(Extract)

Prime Minister Hun Sen has implored those living along the border with Vietnam to stop renting land to Vietnamese nationals and ordered his government to speed up a demarcation process that has been slow to accurately define the country’s borders.
 
In a Facebook post after a meeting with civil servants in Takeo province on Tuesday, Mr. Hun Sen said the province’s proximity to Vietnam made it imperative that provincial government officials did more to “enhance cooperation” with their eastern neighbor and introduce more cross-cultural exchanges.
 
Despite his desire for closer ties betweeb the province and Vietnam, the premier made it clear that renting Cambodian land to anyone from Vietnam was strongly prohibited.
 
“We forbid them from renting land to Vietnamese people. This is not only for Takeo province, but for every province which shares a border with Vietnam,” he wrote. “For border work, authorities must prepare the border poles as soon as possible.”
 
Last October, the Interior Ministry sent a letter to every governor of a province along the border with Vietnam, telling them to stop any residents renting or selling land to Vietnamese nationals, citing reports that farmers were allowing foreigners to cultivate plantations in provinces along the borders with Thailand, Laos and Vietnam.
 
The governor of Tbong Khmum province, Prach Chan, told Khmer Times in March that residents in his province had frequently rented their land to Vietnamese nationals in the past.
 
“Previously, there were a number of people in Ponhea Krek district and Memot district who rented their land to Vietnamese farmers,” Mr. Chan said. “After the Interior Ministry informed us, now there are no [plots of land leased to Vietnamese farmers] in the province.”
 
On July 14, Interior Minister Sar Kheng told all sub-national authorities to ban the rental or sale of land to foreigners in border provinces in an effort to “avoid border problems.”
 
“Land rental and sale along the border for a long time can become a territorial issue because other parties can then claim the land belongs to them since they have owned it for so long,” Mr. Kheng said.
 
Cambodia and Vietnam have pledged time and again to finally demarcate their border officially to end any confusion, but the process has moved slowly despite a continual stream of controversies around the issue.
 
Son Chhay, a senior official in the opposition Cambodia National Rescue Party who is active on the border issue, said even though the prime minister and Mr. Kheng have released directives about the border again and again, very little about the situation has changed in the last two years. “To be effective, they should give rights to local authorities to handle demarcation,” he said.

(End Extract)
(Record extracts)

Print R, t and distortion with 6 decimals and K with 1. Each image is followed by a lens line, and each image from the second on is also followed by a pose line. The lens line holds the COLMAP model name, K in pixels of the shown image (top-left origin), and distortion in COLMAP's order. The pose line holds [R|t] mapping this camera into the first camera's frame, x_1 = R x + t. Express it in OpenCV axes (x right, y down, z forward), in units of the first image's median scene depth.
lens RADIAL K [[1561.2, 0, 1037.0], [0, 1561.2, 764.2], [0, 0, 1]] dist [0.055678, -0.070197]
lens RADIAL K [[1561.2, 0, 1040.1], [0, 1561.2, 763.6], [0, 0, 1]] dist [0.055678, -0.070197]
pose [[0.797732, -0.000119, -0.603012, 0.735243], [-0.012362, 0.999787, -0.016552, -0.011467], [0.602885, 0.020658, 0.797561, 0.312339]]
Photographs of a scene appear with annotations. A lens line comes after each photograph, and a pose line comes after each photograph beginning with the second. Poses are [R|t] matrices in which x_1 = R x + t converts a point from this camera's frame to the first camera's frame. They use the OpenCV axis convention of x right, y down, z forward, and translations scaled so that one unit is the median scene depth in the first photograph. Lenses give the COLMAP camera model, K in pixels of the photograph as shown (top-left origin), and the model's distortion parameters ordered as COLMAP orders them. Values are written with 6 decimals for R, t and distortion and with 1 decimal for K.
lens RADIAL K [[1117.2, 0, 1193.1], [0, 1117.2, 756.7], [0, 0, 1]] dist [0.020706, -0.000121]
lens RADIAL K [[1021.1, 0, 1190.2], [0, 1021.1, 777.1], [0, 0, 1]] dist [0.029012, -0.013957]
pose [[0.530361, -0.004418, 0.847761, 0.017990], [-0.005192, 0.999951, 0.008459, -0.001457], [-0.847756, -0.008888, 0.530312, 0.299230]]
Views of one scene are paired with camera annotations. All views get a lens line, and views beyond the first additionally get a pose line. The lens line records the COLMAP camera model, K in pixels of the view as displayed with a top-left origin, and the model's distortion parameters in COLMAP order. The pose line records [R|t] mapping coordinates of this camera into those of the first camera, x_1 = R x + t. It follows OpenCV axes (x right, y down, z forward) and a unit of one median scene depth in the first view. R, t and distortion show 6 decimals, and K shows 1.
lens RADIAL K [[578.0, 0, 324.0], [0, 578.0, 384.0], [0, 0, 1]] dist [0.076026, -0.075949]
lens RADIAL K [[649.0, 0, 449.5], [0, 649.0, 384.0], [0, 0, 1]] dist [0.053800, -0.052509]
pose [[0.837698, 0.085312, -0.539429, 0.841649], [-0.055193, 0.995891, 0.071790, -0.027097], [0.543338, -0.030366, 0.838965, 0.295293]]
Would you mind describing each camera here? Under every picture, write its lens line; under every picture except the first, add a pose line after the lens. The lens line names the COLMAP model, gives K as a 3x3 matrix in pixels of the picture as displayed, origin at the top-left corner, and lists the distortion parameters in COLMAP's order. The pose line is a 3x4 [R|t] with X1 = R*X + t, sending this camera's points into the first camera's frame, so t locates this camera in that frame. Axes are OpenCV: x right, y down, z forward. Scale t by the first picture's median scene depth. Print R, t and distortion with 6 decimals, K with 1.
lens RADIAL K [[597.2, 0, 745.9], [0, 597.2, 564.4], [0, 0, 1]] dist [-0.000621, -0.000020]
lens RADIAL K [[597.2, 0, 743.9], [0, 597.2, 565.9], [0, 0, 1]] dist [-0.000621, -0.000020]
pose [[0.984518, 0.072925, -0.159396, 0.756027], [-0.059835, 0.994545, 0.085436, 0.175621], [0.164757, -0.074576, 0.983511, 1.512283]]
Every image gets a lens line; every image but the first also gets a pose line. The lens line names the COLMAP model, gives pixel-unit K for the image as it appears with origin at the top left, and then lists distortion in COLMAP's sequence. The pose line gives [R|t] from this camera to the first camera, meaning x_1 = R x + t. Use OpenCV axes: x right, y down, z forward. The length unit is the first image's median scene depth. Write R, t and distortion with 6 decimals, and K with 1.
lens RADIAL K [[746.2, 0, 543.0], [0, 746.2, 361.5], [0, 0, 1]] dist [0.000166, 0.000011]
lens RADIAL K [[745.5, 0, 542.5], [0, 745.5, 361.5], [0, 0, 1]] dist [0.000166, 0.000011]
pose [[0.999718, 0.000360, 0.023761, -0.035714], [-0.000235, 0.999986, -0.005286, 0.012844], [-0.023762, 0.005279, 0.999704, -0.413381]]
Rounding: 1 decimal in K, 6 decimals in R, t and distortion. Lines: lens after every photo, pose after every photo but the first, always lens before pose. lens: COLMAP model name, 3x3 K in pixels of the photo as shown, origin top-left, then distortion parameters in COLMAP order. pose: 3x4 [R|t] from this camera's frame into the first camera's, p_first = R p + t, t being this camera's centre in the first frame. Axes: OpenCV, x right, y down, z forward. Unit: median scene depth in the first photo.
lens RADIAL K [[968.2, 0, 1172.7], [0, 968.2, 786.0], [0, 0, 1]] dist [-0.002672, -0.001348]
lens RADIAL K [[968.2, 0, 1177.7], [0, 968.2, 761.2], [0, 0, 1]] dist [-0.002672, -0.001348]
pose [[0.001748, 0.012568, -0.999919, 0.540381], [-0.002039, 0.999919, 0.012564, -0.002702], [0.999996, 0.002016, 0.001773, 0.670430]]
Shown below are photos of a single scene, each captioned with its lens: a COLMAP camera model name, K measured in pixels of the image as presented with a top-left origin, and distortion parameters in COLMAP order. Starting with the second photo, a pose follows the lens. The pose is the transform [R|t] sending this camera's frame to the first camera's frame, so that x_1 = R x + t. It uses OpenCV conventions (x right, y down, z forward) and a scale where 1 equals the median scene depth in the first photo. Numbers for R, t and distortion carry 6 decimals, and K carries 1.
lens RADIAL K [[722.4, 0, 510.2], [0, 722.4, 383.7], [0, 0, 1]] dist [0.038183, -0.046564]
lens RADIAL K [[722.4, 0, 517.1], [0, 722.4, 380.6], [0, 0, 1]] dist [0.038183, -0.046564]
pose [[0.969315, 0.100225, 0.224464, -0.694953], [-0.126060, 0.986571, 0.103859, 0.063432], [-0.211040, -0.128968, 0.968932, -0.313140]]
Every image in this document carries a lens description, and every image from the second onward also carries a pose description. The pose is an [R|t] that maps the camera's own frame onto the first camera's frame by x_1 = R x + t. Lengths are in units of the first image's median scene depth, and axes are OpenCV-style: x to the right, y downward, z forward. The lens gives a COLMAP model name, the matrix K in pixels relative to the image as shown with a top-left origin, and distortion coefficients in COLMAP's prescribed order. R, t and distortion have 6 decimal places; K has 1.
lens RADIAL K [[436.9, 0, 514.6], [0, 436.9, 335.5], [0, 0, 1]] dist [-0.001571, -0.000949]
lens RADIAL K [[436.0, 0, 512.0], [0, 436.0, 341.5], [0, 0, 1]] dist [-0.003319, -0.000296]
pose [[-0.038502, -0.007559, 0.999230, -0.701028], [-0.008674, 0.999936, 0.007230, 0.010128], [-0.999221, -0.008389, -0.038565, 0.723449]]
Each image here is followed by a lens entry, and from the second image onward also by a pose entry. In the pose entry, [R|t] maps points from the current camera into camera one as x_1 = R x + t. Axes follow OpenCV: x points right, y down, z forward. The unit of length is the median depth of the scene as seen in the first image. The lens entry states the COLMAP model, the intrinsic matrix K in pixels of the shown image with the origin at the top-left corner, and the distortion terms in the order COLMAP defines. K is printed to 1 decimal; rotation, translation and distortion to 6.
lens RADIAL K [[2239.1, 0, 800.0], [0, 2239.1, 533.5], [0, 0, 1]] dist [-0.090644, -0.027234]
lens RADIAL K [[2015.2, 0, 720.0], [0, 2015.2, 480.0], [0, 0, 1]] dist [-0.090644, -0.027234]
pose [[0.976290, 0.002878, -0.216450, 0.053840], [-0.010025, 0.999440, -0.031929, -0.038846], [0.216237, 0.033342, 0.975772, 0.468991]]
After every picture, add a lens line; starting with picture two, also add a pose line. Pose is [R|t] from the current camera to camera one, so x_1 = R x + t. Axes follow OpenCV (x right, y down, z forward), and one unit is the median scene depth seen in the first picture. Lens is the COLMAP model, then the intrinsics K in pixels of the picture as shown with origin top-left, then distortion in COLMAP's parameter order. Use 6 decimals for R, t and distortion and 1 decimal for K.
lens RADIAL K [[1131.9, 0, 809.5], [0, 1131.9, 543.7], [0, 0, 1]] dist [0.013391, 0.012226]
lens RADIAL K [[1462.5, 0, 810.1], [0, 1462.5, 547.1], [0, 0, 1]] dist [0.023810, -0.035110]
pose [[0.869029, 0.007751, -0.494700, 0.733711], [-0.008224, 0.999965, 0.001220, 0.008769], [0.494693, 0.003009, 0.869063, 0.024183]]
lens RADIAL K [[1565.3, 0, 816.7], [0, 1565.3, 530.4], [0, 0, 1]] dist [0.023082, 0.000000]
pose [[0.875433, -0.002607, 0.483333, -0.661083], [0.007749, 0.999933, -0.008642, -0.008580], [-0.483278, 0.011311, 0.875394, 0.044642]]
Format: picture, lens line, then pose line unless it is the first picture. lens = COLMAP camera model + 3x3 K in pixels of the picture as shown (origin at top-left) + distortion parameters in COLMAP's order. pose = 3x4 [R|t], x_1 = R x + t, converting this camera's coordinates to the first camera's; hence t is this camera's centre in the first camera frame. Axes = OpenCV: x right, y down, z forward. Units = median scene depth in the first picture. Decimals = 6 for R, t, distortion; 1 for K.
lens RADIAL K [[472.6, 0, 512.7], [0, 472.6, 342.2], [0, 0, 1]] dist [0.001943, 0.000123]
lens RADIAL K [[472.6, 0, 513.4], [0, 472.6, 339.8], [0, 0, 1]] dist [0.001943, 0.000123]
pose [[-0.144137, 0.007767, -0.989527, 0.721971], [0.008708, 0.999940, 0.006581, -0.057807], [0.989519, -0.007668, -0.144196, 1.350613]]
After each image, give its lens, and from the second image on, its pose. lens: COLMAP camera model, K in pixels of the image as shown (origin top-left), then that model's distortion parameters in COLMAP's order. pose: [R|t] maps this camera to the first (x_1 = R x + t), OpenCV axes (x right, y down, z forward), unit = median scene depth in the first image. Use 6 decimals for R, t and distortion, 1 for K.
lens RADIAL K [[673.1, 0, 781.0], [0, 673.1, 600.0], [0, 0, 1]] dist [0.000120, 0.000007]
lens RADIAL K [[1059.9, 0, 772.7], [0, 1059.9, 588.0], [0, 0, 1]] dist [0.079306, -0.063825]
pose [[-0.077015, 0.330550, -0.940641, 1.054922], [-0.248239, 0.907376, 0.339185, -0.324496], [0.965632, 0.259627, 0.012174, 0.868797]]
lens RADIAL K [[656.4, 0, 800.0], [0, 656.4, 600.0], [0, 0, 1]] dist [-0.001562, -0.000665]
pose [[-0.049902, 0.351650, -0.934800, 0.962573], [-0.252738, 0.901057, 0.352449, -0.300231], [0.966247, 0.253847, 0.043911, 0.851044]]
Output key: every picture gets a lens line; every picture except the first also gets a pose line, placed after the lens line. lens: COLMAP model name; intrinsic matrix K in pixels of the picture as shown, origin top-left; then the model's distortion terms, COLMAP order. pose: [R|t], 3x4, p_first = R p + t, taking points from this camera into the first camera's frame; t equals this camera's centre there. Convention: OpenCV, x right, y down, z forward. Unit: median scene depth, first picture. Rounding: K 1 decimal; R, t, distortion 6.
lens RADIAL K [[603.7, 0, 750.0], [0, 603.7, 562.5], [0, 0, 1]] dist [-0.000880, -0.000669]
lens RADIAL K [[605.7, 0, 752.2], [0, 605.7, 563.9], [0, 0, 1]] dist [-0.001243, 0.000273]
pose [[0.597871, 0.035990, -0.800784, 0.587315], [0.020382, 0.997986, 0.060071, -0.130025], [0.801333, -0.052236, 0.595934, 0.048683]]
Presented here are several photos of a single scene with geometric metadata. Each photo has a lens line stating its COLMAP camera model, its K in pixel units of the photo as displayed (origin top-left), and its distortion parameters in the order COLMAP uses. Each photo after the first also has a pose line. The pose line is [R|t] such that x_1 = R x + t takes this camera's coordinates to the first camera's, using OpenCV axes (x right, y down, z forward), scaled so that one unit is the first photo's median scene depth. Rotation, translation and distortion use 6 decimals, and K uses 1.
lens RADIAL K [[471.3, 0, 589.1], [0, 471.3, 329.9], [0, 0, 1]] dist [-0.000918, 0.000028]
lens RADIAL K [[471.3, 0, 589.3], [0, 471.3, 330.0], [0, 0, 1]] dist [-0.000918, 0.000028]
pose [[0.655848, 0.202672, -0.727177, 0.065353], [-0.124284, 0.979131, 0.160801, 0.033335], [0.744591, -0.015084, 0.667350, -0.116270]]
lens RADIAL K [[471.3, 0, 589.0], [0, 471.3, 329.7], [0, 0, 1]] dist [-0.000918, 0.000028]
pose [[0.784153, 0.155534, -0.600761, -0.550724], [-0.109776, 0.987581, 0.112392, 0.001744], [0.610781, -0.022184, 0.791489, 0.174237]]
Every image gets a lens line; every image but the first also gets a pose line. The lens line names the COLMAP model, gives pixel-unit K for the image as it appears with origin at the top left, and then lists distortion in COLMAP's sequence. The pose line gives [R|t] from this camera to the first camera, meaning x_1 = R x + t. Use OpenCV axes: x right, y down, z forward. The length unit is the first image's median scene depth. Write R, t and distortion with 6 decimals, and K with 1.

(End Record extracts)

• _Exercise set_
a) In the border article, which two districts of Tbong Khmum province had residents who rented land to Vietnamese farmers?
b) Copy the passage of the border article from "The governor of" to "in the past.", word for word.
c) Name every person mentioned by name in the border article.

• _Answers to the exercise_
a) Ponhea Krek district and Memot district.

b)
The governor of Tbong Khmum province, Prach Chan, told Khmer Times in March that residents in his province had frequently rented their land to Vietnamese nationals in the past.

c) Hun Sen, Prach Chan, Sar Kheng, Son Chhay